Aussi, on apprenait en 2009 que six Canadiens sur 10 vivent de paie en paie et le revenu médian n’a augmenté que d’un pauvre total de 53 $ depuis 25 ans (Journal de Montréal, 2 mai 2008). Enfin, il y a l’organisme patronal de recherche du Conference Board qui nous a dit que les inégalités de revenu progressaient plus vite au Canada qu’aux États-Unis, pire pays occidental en matière de répartition de la richesse. Faut le faire!

Capitalisme sauvage

Pourtant, la planète est entraînée dans un capitalisme sauvage. Au profit de qui? La crise financière de 2007, occasionnée par les institutions financières et les spéculateurs et qui n’en finit plus de finir, ce sont les responsables de cette escroquerie qui ont reçu des milliers de milliards de fonds publics. Ils s’en sont même sortis plus riches, alors que les travailleurs ordinaires ont perdu leur emploi et leur retraite, en plus de devoir payer la note.

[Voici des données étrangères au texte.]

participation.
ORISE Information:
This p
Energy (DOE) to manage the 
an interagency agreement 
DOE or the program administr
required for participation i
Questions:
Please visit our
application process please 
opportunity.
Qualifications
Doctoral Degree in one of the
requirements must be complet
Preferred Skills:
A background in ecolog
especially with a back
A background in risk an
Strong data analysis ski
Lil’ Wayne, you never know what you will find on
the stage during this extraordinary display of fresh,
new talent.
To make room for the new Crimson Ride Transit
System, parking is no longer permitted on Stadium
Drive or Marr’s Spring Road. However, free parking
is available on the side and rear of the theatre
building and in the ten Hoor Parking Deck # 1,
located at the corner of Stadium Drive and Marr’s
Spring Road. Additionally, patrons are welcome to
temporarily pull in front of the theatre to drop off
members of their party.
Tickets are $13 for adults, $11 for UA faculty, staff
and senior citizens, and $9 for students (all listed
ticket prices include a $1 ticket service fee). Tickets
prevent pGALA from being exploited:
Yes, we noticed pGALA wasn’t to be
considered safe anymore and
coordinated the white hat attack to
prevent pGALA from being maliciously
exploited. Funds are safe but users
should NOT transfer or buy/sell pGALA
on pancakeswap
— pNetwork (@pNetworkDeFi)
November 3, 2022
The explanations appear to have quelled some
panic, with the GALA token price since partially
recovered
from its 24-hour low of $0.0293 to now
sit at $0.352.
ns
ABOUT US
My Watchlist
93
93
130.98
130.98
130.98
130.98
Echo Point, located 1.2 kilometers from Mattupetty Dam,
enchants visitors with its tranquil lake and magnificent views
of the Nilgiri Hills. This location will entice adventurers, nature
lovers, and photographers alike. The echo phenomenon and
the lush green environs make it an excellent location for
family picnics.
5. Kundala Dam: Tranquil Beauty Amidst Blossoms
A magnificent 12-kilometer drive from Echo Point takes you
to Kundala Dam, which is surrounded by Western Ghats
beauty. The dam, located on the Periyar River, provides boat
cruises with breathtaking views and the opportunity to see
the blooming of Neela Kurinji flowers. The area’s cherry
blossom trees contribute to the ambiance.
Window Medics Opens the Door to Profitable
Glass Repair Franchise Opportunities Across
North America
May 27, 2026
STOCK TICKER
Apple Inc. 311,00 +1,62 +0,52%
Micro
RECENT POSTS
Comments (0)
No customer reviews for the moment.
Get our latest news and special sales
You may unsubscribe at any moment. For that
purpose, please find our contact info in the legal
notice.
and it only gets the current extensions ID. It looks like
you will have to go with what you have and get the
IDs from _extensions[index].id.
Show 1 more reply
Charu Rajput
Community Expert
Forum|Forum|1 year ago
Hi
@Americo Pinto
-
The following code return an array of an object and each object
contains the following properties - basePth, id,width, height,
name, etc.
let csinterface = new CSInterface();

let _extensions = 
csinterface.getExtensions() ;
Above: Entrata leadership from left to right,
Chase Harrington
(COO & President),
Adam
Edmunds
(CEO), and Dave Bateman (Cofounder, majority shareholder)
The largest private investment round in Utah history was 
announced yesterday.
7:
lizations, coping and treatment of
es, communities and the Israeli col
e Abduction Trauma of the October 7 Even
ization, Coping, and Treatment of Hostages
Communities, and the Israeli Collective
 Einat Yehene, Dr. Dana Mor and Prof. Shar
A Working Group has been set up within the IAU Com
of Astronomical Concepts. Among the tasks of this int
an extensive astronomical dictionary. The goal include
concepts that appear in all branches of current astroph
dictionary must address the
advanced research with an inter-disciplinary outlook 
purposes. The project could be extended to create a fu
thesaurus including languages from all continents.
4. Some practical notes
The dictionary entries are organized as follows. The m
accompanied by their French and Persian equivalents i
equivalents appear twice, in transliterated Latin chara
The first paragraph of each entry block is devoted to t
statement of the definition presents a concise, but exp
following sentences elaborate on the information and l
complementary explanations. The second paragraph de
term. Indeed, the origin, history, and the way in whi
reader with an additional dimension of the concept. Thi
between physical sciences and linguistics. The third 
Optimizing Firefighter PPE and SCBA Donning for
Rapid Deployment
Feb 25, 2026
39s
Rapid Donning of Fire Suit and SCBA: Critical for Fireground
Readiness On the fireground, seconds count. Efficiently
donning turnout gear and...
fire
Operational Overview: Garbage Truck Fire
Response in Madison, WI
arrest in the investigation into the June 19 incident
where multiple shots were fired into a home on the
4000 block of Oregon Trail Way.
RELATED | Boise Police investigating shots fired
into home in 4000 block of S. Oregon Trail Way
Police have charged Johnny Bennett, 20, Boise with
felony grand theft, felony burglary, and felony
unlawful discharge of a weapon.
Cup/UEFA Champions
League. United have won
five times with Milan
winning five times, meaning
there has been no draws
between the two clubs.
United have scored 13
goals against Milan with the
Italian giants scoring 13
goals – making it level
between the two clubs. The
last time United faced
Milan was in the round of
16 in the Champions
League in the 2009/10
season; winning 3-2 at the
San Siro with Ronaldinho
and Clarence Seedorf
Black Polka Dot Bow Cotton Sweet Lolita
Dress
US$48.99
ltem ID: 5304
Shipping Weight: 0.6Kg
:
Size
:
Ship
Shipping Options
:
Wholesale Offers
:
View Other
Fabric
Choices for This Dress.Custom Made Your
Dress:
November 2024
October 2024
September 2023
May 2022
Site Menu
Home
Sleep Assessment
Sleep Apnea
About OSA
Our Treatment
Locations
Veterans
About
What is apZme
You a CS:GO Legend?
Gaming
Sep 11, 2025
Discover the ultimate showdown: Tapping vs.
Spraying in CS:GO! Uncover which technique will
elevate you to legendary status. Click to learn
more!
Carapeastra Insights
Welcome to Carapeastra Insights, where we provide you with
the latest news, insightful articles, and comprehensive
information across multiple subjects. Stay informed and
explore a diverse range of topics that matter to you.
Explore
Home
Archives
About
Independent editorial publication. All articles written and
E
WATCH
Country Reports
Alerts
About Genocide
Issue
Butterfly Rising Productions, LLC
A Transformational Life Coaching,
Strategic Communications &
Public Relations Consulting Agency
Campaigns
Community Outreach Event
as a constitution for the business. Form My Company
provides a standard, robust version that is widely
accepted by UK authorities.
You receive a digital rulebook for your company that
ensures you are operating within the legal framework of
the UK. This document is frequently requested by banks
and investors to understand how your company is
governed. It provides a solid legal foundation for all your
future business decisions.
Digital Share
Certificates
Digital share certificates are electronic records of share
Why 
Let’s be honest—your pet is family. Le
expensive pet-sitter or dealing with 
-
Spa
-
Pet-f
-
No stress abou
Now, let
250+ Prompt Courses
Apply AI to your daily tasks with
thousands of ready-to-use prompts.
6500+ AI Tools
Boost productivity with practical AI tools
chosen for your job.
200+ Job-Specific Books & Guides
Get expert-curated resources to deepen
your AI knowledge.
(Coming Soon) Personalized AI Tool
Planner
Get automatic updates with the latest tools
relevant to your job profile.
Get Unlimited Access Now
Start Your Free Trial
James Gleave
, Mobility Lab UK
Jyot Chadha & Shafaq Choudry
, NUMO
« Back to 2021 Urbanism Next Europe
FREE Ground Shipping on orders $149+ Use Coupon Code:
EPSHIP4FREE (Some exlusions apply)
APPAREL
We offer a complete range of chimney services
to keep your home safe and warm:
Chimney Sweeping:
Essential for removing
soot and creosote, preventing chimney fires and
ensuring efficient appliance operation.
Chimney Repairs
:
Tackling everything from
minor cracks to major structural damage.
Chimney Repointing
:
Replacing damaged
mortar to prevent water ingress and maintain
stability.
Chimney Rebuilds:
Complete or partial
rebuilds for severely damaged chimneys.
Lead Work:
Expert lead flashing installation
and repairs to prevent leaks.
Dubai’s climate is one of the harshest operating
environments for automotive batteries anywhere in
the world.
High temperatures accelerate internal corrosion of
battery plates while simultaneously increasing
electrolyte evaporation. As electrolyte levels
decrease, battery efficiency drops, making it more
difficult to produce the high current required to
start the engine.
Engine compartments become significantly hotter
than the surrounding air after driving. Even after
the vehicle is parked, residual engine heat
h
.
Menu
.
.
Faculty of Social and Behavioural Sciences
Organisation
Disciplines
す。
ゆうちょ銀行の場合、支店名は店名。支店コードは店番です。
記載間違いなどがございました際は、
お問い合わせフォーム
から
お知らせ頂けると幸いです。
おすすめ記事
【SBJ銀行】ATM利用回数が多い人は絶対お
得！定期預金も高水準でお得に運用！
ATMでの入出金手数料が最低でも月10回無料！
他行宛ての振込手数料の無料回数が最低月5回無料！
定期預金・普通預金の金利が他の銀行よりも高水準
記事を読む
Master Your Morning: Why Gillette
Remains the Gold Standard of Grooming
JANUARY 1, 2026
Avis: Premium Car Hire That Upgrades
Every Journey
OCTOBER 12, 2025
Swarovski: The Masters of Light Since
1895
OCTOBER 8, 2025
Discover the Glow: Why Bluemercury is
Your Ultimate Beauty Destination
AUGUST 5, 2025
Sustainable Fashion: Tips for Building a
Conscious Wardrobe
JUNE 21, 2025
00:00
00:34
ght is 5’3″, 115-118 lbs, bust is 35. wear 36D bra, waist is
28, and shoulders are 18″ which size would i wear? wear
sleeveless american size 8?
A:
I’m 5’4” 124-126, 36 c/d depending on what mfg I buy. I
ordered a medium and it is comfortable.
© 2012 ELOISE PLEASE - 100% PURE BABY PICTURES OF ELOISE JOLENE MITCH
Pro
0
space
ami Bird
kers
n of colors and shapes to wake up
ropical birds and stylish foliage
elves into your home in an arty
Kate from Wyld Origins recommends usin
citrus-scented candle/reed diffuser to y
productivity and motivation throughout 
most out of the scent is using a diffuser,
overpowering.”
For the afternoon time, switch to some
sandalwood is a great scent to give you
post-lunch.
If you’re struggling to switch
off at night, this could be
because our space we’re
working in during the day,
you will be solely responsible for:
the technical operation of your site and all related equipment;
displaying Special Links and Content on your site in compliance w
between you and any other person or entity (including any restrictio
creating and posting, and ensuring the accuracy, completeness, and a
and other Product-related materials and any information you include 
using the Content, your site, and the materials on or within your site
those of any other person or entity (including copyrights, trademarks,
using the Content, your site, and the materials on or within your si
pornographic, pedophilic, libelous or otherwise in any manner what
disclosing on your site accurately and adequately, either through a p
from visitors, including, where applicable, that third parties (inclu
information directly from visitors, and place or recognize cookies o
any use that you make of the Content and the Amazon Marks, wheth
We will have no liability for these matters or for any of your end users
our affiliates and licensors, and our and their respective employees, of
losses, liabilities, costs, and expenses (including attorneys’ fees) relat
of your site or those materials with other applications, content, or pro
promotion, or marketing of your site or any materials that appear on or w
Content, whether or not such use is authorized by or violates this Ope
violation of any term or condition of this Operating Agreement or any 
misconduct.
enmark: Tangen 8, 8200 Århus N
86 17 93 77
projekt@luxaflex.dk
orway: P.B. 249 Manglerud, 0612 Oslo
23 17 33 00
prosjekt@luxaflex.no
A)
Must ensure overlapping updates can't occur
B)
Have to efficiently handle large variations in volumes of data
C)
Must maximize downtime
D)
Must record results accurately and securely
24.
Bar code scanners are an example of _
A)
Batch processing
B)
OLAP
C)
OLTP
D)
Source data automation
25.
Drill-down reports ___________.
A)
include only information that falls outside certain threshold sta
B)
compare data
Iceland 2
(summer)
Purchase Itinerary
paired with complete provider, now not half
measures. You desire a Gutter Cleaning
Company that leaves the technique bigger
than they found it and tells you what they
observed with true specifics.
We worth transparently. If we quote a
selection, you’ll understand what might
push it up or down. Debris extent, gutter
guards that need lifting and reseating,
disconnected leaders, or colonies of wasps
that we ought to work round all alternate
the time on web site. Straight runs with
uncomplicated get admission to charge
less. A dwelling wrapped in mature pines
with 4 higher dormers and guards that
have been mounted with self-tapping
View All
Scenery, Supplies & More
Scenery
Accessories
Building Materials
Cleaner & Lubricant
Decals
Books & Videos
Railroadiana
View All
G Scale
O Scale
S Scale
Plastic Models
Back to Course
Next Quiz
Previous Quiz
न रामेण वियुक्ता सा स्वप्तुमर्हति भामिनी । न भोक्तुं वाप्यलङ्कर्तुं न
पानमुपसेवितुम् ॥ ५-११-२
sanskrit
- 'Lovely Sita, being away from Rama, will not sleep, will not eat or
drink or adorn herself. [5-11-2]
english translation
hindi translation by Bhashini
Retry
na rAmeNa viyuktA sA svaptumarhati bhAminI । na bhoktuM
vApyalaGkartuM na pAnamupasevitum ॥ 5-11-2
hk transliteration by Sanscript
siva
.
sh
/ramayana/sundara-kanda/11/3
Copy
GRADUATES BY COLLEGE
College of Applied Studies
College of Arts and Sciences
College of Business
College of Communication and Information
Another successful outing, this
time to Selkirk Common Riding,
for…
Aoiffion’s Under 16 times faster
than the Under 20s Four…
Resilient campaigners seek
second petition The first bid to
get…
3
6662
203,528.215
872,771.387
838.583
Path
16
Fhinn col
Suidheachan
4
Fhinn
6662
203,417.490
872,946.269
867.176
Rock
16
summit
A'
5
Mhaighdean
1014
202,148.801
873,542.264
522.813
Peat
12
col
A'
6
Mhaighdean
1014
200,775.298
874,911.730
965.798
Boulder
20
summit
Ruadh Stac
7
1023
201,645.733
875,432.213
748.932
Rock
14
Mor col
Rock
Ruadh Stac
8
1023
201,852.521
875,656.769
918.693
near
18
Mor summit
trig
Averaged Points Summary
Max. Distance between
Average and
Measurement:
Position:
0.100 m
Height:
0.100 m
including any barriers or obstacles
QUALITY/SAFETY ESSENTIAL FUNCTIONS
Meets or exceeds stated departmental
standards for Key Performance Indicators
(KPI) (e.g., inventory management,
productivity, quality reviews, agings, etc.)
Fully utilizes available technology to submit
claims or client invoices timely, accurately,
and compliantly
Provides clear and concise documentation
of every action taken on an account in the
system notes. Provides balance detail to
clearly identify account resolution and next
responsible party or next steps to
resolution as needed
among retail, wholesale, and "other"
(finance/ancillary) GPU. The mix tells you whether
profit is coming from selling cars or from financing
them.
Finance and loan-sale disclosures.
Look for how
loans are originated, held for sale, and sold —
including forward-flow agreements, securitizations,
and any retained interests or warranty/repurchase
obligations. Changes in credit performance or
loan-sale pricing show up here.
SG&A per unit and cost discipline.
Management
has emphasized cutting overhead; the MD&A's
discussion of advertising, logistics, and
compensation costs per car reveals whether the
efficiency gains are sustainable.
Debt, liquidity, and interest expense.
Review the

Statistique Canada nous a appris que les entreprises canadiennes ont émergé de la crise moins endettées et en meilleure santé financière depuis les 40 dernières années, sans oublier que les 150 plus grandes compagnies canadiennes (excluant banques et assureurs) ont 575 milliards $ qui dorment actuellement dans leurs coffres à l’abri des curieux.

Il est où le «capitalisme social et équitable»? Il serait plus juste de dire «capitalisme extrémiste, cupide et égoïste».